WORK REQUIRED:
From the top of the entries, reproduce each line exactly, stopping after the line that contains "18: (573, 246, 1.19)". Omit pictures.

== RECORDS PROVIDED ==

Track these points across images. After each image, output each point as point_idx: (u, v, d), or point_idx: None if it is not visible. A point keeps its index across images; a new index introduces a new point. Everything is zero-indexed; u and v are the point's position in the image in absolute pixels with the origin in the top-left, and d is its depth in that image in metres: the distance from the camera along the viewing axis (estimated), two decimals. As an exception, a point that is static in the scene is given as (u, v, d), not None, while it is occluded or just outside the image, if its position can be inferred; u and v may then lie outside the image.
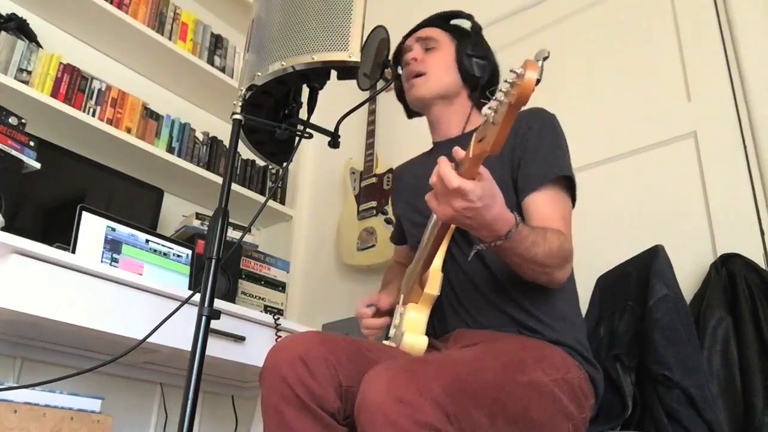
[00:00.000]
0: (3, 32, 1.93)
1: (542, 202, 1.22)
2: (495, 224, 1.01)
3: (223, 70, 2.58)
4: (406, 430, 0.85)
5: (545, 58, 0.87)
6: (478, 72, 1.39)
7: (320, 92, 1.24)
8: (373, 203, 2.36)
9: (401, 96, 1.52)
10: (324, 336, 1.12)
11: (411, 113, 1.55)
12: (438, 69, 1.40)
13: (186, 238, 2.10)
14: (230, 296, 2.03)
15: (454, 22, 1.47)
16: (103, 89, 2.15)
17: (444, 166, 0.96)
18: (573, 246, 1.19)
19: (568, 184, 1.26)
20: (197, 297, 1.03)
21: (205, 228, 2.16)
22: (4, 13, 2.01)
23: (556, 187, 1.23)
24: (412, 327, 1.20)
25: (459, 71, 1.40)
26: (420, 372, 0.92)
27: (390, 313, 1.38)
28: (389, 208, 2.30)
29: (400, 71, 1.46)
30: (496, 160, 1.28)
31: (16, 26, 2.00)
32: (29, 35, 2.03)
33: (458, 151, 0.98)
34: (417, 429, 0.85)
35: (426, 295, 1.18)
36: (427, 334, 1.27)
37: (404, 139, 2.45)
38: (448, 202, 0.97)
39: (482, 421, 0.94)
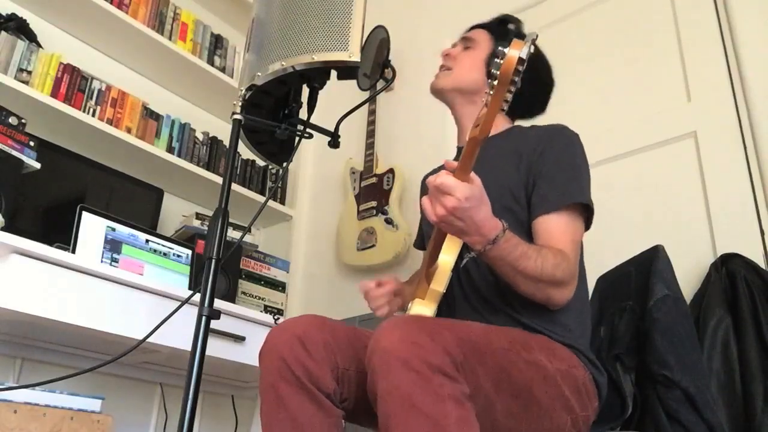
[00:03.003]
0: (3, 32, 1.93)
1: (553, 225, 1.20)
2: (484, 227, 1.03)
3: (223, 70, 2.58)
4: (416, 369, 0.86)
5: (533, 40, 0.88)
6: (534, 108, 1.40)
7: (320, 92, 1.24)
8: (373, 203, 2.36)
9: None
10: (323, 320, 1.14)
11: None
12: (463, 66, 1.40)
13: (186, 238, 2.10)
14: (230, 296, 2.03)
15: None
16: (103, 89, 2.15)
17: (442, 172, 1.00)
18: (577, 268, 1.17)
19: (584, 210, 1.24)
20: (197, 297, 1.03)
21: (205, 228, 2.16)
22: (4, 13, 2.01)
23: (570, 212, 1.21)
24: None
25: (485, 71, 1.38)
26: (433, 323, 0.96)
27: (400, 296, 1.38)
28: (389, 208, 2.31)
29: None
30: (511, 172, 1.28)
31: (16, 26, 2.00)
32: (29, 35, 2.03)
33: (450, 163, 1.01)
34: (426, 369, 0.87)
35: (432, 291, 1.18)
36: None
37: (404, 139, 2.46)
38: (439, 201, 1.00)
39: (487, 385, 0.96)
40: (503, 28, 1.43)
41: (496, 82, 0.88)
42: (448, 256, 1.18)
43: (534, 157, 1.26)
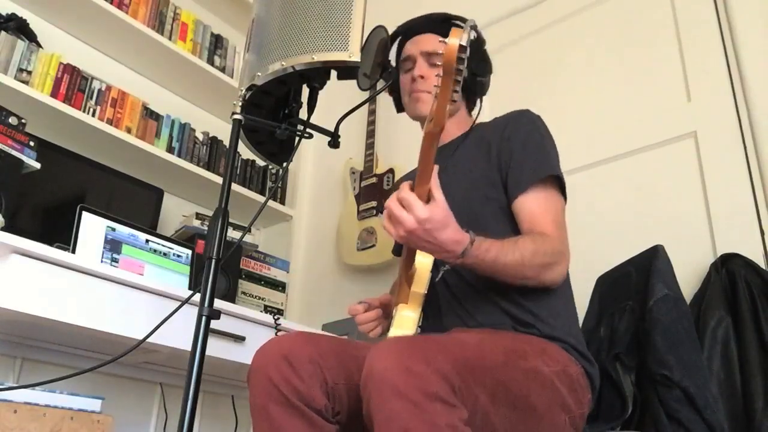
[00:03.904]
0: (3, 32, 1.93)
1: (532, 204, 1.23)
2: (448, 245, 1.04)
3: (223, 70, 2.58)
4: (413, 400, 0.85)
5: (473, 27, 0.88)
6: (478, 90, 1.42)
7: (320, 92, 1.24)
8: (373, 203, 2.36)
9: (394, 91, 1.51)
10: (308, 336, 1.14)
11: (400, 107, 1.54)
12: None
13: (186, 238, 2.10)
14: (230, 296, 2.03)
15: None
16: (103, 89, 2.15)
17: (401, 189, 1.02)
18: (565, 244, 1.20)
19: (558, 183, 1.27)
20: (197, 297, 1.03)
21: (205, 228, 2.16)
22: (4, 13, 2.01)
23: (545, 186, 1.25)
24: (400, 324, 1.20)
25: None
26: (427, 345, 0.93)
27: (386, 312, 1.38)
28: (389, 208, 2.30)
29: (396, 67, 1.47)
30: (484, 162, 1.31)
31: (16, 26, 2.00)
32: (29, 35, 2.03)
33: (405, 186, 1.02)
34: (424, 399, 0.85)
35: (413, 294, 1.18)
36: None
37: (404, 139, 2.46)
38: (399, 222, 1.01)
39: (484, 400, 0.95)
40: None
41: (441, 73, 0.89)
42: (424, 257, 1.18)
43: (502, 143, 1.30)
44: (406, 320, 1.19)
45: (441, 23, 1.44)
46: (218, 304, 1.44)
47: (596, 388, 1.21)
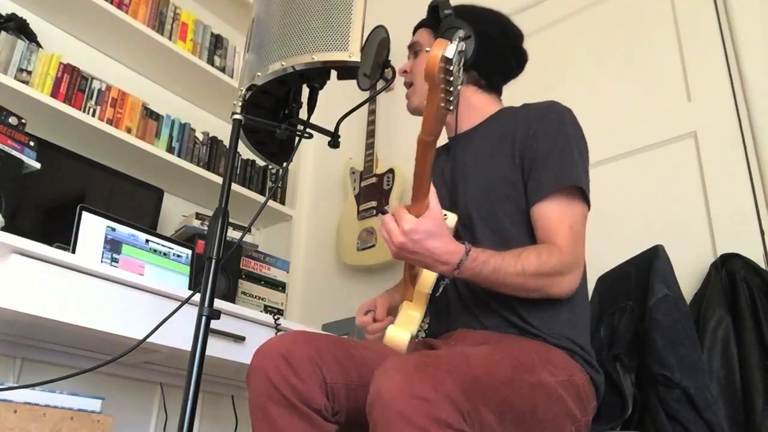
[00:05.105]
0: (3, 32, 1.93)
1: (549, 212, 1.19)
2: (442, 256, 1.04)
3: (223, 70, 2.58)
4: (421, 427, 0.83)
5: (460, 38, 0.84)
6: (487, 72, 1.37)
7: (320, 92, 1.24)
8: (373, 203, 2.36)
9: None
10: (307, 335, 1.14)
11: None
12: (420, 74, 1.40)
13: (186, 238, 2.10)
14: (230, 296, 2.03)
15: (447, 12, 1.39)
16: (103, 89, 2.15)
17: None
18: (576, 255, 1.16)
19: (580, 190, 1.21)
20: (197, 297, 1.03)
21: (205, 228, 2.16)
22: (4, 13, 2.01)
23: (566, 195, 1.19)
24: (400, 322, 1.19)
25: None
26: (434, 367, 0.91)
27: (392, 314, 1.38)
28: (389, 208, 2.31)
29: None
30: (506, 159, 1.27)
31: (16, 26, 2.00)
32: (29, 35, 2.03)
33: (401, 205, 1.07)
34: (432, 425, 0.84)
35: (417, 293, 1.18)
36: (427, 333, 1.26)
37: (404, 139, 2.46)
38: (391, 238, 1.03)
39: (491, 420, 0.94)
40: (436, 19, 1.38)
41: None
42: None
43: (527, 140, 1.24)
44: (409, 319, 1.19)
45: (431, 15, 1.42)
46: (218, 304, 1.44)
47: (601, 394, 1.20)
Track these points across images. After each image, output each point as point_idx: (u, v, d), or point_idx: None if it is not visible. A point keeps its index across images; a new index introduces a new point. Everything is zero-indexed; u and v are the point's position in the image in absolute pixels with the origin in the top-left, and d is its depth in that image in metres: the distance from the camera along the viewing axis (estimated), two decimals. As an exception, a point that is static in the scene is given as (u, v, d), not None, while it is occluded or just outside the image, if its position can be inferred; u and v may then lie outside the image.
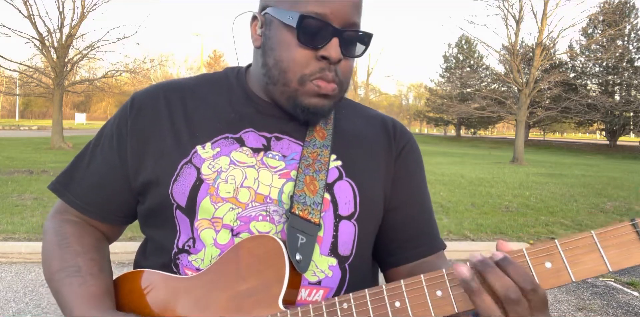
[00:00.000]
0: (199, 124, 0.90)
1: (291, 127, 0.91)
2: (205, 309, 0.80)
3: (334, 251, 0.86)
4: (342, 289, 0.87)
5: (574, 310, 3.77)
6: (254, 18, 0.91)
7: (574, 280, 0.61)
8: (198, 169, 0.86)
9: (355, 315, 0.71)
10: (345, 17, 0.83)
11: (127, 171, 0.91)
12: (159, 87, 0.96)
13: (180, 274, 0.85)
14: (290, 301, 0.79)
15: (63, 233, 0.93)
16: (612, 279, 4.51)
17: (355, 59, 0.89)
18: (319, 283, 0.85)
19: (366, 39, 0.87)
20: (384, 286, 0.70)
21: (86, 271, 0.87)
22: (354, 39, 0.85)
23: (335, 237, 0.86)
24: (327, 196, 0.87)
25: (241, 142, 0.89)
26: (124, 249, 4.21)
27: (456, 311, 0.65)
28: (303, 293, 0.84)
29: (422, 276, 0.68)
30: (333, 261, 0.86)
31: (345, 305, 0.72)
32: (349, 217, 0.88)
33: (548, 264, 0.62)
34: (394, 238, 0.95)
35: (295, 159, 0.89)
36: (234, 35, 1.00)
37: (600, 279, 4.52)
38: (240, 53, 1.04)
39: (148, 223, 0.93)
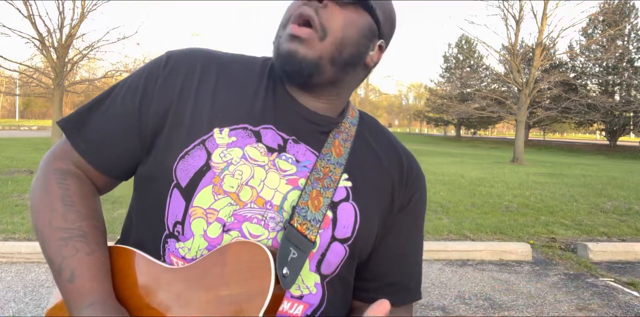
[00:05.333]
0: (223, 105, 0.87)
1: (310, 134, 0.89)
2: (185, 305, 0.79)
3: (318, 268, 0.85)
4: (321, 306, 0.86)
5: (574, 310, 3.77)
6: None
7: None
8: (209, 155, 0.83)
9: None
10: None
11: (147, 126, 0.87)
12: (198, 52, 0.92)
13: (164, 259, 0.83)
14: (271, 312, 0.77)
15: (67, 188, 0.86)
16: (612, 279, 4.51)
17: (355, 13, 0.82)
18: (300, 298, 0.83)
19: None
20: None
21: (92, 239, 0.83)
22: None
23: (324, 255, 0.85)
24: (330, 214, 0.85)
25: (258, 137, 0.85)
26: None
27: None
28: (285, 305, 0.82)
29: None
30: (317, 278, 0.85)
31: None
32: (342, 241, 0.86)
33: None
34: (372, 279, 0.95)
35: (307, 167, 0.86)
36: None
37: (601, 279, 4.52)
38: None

===

RESULT FOR THIS EXERCISE:
Track these points across images. After each image, output each point as point_idx: (u, v, d), or point_idx: None if it is not visible. A point keeps its index across images; a new index introduces a new point. Everything is zero-indexed; u and v are the point's position in the image in absolute pixels with the origin in the top-left, and d is its depth in that image in metres: the distance from the camera along the viewing axis (estimated), two decimals. As an exception, a point that is static in the scene is given as (u, v, d), not None, while it is occluded or just outside the image, if its position can be inferred; u and v may then lie outside the image.
[00:00.000]
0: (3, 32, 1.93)
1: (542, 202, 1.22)
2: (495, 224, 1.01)
3: (223, 70, 2.58)
4: (406, 430, 0.85)
5: (545, 58, 0.87)
6: (478, 72, 1.39)
7: (320, 92, 1.24)
8: (373, 203, 2.36)
9: (401, 96, 1.52)
10: (324, 336, 1.12)
11: (411, 113, 1.55)
12: (438, 69, 1.40)
13: (186, 238, 2.10)
14: (230, 296, 2.03)
15: (454, 22, 1.47)
16: (103, 89, 2.15)
17: (444, 166, 0.96)
18: (573, 246, 1.19)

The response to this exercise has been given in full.